◆ WHAT TO WORK ON:
One part of the entries below is wanted: the lines from the one containing "BIS Licensing" through the one containing "In the last". Write those out exactly and nothing else.

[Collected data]
○ ○ ○ ○
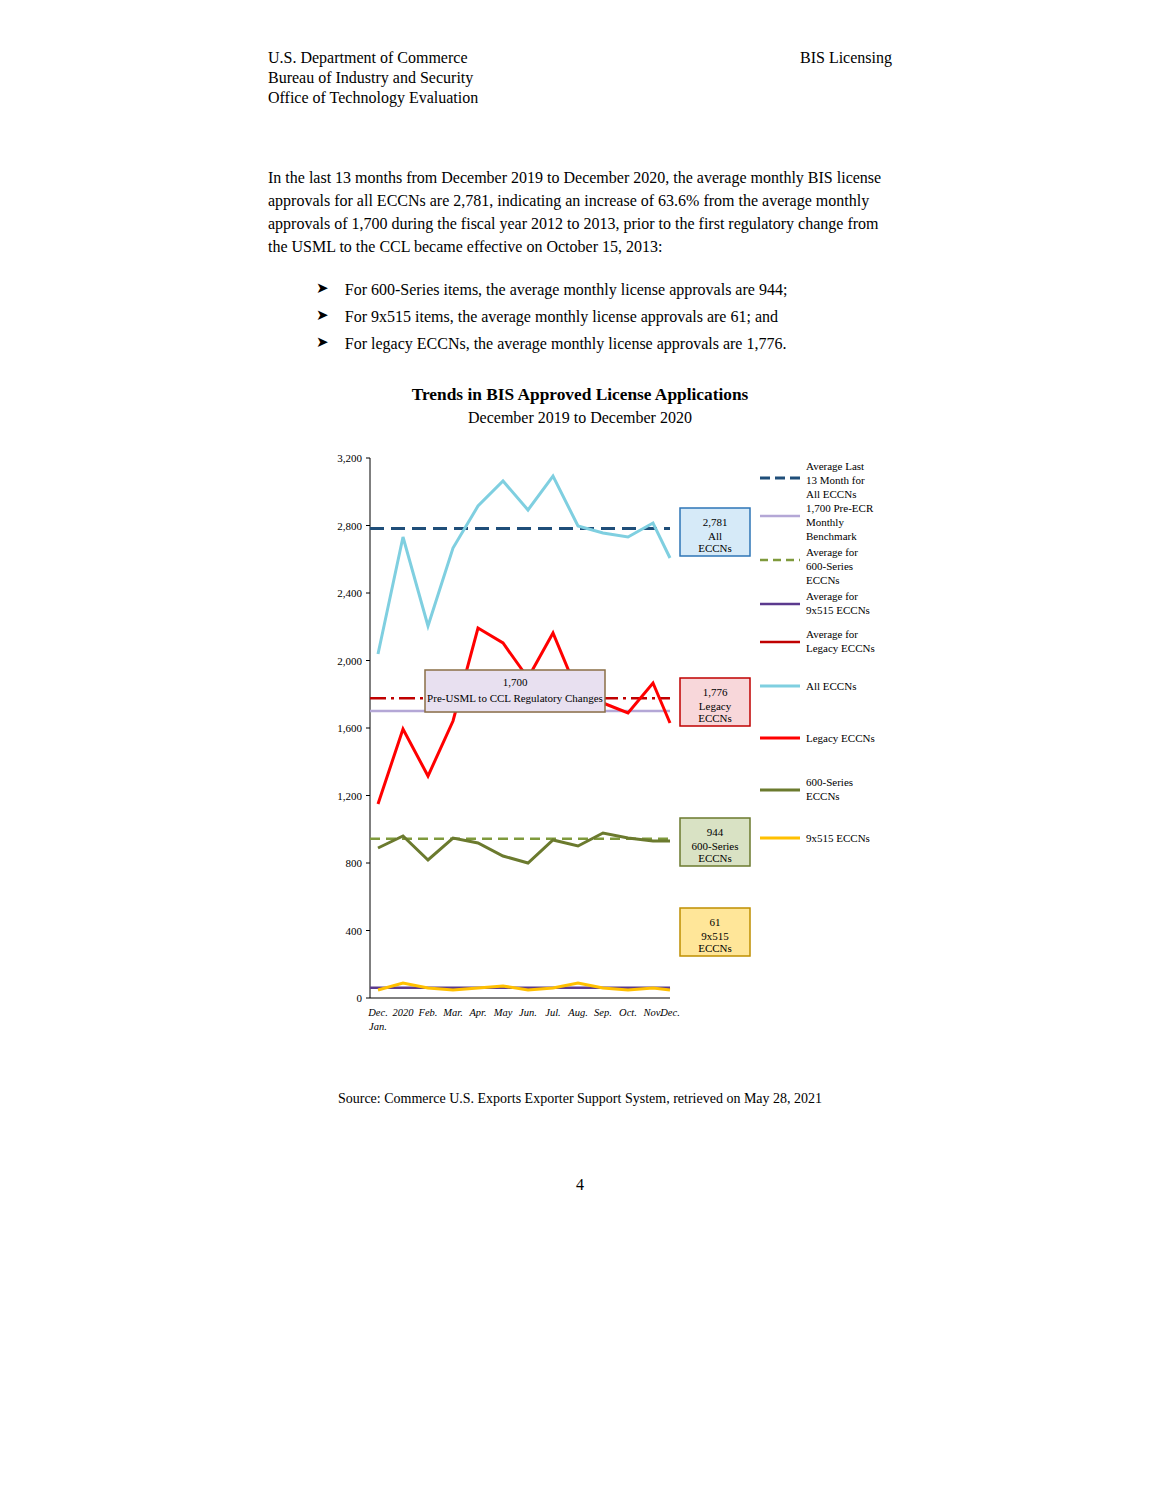U.S. Department of Commerce
Bureau of Industry and Security
Office of Technology Evaluation
BIS Licensing
In the last 13 months from December 2019 to December 2020, the average monthly BIS license approvals for all ECCNs are 2,781, indicating an increase of 63.6% from the average monthly approvals of 1,700 during the fiscal year 2012 to 2013, prior to the first regulatory change from the USML to the CCL became effective on October 15, 2013:
For 600-Series items, the average monthly license approvals are 944;
For 9x515 items, the average monthly license approvals are 61; and
For legacy ECCNs, the average monthly license approvals are 1,776.
Trends in BIS Approved License Applications
December 2019 to December 2020
3,200 2,800 2,400 2,000 1,600 1,200 800 400 0 Dec. Jan. 2020 Feb. Mar. Apr. May Jun. Jul. Aug. Sep. Oct. Nov. Dec. 1,700 Pre-USML to CCL Regulatory Changes 2,781 All ECCNs 1,776 Legacy ECCNs 944 600-Series ECCNs 61 9x515 ECCNs Average Last 13 Month for All ECCNs 1,700 Pre-ECR Monthly Benchmark Average for 600-Series ECCNs Average for 9x515 ECCNs Average for Legacy ECCNs All ECCNs Legacy ECCNs 600-Series ECCNs 9x515 ECCNs
Source: Commerce U.S. Exports Exporter Support System, retrieved on May 28, 2021
4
○ ○ ○ ○
◆ EXERCISE ANSWER:
BIS Licensing
In the last 13 months from December 2019 to December 2020, the average monthly BIS license approvals for all ECCNs are 2,781, indicating an increase of 63.6% from the average monthly approvals of 1,700 during the fiscal year 2012 to 2013, prior to the first regulatory change from the USML to the CCL became effective on October 15, 2013:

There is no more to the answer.